8. The target device image segmentation system according to claim 7, characterized in that, The training unit trains an image semantic segmentation model using the device image and the loss function, and also includes: The semantic segmentation prediction model is used to perform semantic segmentation on the global field of view attention feature map to generate semantic segmentation prediction results for the device image. The data processing model, multi-scale fast fusion extraction model, global vision attention model, and semantic segmentation prediction model are fused together. The device image is used as the input data of the fused model, and the semantic segmentation prediction result is used as the output data of the fused model. The fused model is trained to obtain an image semantic segmentation model, and the accuracy of the image semantic segmentation model is verified using the test set.

9. The target device image segmentation system according to claim 7, characterized in that, The conversion operation includes: Flip, rotate, crop, scale, and translate operations.

10. The target device image segmentation system according to claim 7, characterized in that, The preset ratio is 9:

1.

11. The target device image segmentation system according to claim 7, characterized in that, The multi-scale fast fusion extraction model includes: two convolutional layers and three residual structures.
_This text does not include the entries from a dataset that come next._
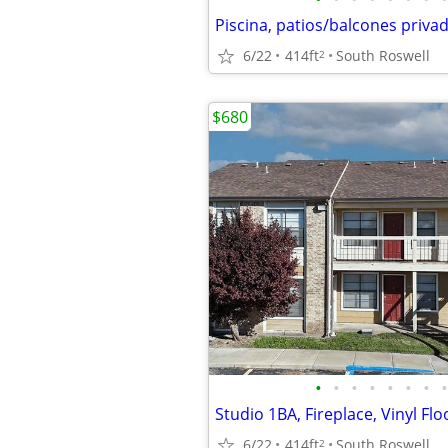
6/22
414ft
South Roswell
2
$680
•
•
•
•
•
•
•
•
Studio 1BA, Fireplace, Vinyl Flo
6/22
414ft
South Roswell
2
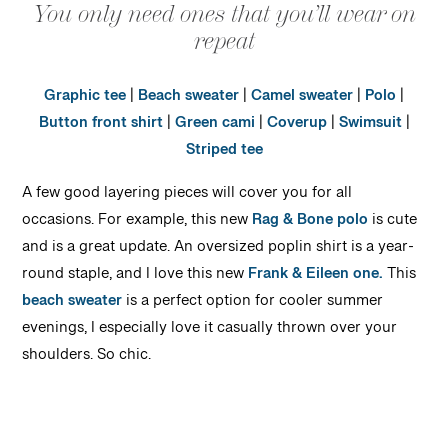
You only need ones that you’ll wear on
repeat
Graphic tee
|
Beach sweater
|
Camel sweater
|
Polo
|
Button front shirt
|
Green cami
|
Coverup
|
Swimsuit
|
Striped tee
A few good layering pieces will cover you for all
occasions. For example, this new
Rag & Bone polo
is cute
and is a great update. An oversized poplin shirt is a year-
round staple, and I love this new
Frank & Eileen one.
This
beach sweater
is a perfect option for cooler summer
evenings, I especially love it casually thrown over your
shoulders. So chic.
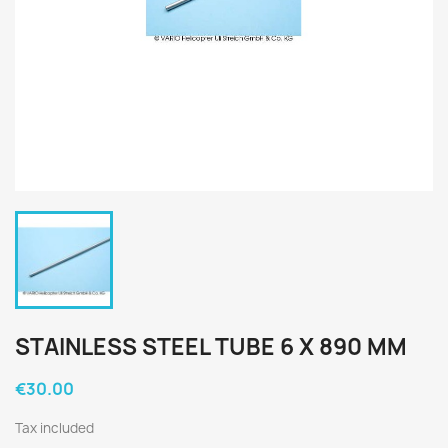
STAINLESS STEEL TUBE 6 X 890 MM
€30.00
Tax included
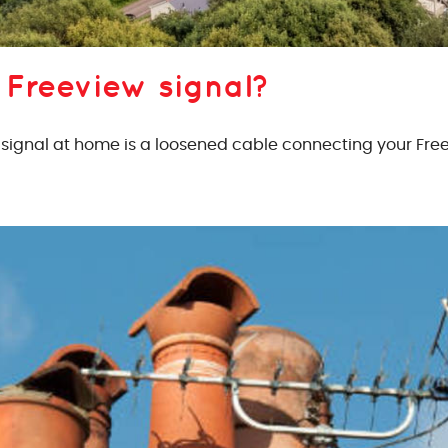
 Freeview signal?
gnal at home is a loosened cable connecting your Freev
The convolutional layers and residual structures are used to perform convolution operations on the training set, and feature extraction is performed on the training set through the convolution operations. The convolution operation includes: inputting the training set into two convolutional layers for convolution operation, and inputting the output of the two convolutional layers into three residual structures for convolution operation; The kernel size of the convolutional layer is 3×3, and the stride of the convolution operation is 2. The first residual structure includes: two convolutional kernels, each 3×3 in size, with a stride of 2 for the first convolutional operation and a stride of 1 for the second convolutional operation; The second residual structure includes three convolutional kernels, each 3×3 in size. The stride of the first convolutional operation is 1, and the strides of the second and third convolutional operations are 2. The third residual structure includes two convolutional kernels, each 3×3 in size. The stride of the first convolutional operation is 1, and the stride of the second convolutional operation is 2.

12. The target device image segmentation system according to claim 8, characterized in that, The step of performing semantic segmentation on the global field-of-view attention feature map using a semantic segmentation prediction model to generate semantic segmentation prediction results for the device image includes: The global vision attention feature map is input into a 3×3 convolutional layer of the semantic segmentation prediction model, and the size of the global vision attention feature map is adjusted in the 3×3 convolutional layer. The resized global vision attention feature map is segmented using a 1×1 convolutional layer of the semantic segmentation prediction model to output the semantic segmentation prediction result.

13. A computer device, characterized in that, include: One or more processors; A processor is used to execute one or more programs; When the one or more programs are executed by the one or more processors, the method described in any one of claims 1-6 is implemented.

14. A computer-readable storage medium, characterized in that, It contains a computer program, which, when executed, implements the method as described in any one of claims 1-6.